> _Job item_: Switch "ADVERTISEMENT" to "SPONSORED" in the lines starting at the first line and ending at the line containing "Ecuador celebró su clasificación con una", and give those lines back with nothing else changed.

> _Input data_:
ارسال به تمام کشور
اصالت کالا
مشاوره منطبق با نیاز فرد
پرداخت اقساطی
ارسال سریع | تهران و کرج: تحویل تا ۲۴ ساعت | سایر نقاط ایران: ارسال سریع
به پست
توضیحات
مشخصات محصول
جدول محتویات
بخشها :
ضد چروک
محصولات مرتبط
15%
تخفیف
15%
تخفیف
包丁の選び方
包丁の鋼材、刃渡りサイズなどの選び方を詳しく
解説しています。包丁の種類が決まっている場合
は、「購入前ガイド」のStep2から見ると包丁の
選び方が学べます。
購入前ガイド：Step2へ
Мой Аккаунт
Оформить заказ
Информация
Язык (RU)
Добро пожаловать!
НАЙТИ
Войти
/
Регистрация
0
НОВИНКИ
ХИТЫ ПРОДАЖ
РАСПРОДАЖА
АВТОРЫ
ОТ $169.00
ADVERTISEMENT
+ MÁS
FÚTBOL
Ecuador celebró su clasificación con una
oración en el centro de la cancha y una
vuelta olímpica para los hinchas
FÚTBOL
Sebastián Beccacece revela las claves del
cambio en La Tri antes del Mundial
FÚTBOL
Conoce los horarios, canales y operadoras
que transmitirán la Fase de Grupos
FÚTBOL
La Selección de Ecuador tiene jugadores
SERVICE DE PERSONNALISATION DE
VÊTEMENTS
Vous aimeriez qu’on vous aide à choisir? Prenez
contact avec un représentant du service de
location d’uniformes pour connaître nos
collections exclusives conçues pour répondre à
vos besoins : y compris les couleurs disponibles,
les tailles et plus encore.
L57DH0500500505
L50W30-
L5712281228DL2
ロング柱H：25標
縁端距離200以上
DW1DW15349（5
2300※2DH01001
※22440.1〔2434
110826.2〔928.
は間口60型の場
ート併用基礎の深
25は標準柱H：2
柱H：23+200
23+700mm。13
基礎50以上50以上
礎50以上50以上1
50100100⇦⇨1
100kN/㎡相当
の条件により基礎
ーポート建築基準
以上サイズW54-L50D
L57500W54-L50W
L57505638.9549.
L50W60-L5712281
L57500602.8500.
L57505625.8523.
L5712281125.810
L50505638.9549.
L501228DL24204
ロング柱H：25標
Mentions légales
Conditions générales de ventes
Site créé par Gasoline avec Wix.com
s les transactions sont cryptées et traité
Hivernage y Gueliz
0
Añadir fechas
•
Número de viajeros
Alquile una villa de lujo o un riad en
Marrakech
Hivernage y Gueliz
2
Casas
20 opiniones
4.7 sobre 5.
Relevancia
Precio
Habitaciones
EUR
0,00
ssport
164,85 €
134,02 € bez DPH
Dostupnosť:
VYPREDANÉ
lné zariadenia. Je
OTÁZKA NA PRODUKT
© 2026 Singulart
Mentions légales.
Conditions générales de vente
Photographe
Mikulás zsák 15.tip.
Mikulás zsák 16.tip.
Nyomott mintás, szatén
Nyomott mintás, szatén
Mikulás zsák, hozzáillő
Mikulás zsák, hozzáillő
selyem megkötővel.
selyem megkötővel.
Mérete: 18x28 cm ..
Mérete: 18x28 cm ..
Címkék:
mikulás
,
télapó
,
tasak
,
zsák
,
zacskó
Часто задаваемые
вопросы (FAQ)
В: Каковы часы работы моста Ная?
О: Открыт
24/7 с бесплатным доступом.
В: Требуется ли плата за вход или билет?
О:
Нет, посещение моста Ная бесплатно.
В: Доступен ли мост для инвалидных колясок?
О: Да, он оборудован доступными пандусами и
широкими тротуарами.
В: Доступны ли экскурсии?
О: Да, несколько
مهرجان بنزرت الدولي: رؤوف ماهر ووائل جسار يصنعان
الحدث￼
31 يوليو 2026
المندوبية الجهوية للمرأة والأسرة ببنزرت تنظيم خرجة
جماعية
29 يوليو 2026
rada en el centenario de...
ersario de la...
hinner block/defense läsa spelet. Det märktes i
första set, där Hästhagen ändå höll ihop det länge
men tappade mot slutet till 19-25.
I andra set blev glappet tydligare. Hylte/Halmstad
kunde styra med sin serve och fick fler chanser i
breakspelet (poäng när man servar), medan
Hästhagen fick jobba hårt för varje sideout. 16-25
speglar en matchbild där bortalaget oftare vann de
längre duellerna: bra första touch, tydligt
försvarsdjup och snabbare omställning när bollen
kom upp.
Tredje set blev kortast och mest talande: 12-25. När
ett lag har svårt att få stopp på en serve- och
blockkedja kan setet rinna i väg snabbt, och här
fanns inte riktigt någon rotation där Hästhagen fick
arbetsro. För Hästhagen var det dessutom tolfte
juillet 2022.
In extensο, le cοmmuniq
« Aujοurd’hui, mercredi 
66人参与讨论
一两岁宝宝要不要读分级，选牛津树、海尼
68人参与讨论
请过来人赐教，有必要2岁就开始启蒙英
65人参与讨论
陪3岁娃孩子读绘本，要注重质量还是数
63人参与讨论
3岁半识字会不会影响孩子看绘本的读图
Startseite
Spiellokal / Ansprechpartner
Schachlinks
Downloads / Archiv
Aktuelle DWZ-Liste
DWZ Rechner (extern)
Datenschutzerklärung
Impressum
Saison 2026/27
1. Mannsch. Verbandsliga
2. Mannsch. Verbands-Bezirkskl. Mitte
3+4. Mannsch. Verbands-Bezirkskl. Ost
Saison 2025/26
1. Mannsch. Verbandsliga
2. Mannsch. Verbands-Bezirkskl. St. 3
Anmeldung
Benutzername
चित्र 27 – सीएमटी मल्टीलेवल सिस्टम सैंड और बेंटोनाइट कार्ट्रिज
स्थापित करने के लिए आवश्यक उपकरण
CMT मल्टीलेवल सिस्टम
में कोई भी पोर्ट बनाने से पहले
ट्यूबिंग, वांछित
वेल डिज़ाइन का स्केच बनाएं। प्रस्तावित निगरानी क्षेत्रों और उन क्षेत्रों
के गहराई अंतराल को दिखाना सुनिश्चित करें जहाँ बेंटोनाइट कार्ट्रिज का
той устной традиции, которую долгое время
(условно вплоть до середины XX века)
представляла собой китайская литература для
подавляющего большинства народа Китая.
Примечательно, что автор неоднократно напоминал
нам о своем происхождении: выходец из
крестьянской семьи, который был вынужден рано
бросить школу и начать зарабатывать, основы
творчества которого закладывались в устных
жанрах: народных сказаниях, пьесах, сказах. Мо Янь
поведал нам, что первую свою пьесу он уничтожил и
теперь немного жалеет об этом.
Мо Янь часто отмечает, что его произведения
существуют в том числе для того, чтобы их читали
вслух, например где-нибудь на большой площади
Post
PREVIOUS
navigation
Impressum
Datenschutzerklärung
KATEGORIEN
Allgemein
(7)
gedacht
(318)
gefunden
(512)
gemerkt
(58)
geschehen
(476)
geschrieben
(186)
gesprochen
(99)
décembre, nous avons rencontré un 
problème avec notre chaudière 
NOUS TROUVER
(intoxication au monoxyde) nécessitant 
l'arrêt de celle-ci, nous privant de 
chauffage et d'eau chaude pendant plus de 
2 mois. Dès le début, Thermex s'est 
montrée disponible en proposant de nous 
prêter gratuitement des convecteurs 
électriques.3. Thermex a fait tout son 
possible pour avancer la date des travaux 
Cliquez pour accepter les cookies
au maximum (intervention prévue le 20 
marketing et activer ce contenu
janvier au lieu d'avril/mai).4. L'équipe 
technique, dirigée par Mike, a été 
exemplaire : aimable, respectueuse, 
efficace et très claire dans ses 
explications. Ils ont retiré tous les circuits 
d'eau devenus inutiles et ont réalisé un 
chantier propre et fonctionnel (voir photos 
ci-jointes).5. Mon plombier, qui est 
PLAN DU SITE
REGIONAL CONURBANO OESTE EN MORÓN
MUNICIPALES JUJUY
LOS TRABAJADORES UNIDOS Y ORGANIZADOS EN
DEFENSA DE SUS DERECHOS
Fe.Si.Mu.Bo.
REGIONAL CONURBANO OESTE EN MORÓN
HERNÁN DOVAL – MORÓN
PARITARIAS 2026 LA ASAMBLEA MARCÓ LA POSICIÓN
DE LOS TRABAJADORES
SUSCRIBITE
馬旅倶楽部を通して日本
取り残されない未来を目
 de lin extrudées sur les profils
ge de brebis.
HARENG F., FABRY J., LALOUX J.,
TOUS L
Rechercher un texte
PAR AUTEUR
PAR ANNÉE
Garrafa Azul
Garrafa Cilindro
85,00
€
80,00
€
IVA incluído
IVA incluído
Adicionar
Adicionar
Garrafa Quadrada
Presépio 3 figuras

> _The answer_:
ارسال به تمام کشور
اصالت کالا
مشاوره منطبق با نیاز فرد
پرداخت اقساطی
ارسال سریع | تهران و کرج: تحویل تا ۲۴ ساعت | سایر نقاط ایران: ارسال سریع
به پست
توضیحات
مشخصات محصول
جدول محتویات
بخشها :
ضد چروک
محصولات مرتبط
15%
تخفیف
15%
تخفیف
包丁の選び方
包丁の鋼材、刃渡りサイズなどの選び方を詳しく
解説しています。包丁の種類が決まっている場合
は、「購入前ガイド」のStep2から見ると包丁の
選び方が学べます。
購入前ガイド：Step2へ
Мой Аккаунт
Оформить заказ
Информация
Язык (RU)
Добро пожаловать!
НАЙТИ
Войти
/
Регистрация
0
НОВИНКИ
ХИТЫ ПРОДАЖ
РАСПРОДАЖА
АВТОРЫ
ОТ $169.00
SPONSORED
+ MÁS
FÚTBOL
Ecuador celebró su clasificación con una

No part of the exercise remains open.